- Born: December 8, 1887 Ffestiniog, Wales
- Died: November 14, 1964 (aged 73) Laguna Beach, California
- Occupation: Writer (novelist)
- Spouse: Olive Vere Wolf ​(m. 1923)​
- Writing career
- Period: 20th century
- Genres: History, fiction

= Idwal Jones (novelist) =

American writer

Idwal Jones (/ˈiːdwəl/ EED-wəl; December 8, 1887 – November 14, 1964) was a Welsh-American novelist and non-fiction writer. Jones focused a lot of his writing on the beauty and population boom in California and the west.

==Biography==
Jones was born in Ffestiniog, Wales, to William W. Jones and Mary Catherine Hughes. His father was an engineer and geologist who in 1902 brought the family to the slate-quarrying region of Pennsylvania. He studied mechanical engineering in New York, which led to an interest in the California gold rush, and he moved to there in 1911. He began his literary career writing book reviews for the San Francisco Chronicle, and later had his own columns in, The San Francisco Examiner "Rediscovering San Francisco" and "Passing By." He sold his first short story in the 1920s. He won a Newbery Medal Honor in 1937 for Whistler's Van.

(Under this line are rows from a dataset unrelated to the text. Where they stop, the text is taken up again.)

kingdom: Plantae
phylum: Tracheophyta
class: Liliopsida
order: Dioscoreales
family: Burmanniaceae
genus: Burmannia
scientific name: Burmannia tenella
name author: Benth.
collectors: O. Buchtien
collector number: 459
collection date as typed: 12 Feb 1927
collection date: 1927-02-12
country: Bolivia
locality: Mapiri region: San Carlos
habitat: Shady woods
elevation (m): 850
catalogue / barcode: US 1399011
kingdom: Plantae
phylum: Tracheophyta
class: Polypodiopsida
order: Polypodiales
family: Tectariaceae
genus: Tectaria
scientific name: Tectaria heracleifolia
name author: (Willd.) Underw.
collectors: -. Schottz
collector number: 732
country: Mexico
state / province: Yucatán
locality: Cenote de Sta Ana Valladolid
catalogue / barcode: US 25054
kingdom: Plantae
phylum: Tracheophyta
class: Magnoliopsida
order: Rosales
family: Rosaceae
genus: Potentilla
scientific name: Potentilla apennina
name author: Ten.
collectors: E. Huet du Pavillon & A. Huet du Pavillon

Some of his most famous works include: The Vineyard and Ark of Empire: San Francisco's Montgomery Block.

The Vineyard tells the story of Napa Valley citizens and their love for the land. The main character, Alda Pendle, mastered the art of viticulture from her father. After her father's death, Pendle's skills make her a valuable asset to an individual living on a vineyard in Napa Valley.

Ark of Empire: San Francisco's Montgomery Block, subtitled "San Francisco's Unique Bohemia 1853–1953" in one edition, is a history of the old heart of San Francisco.

His first novel, The Splendid Shilling, came out in 1926, with a storyline that mirrored his own, shifting from Wales to California during the Gold Rush. He married Olive Vere Wolf in 1923, and they traveled the world together. Jones died at his home in Laguna Beach, California.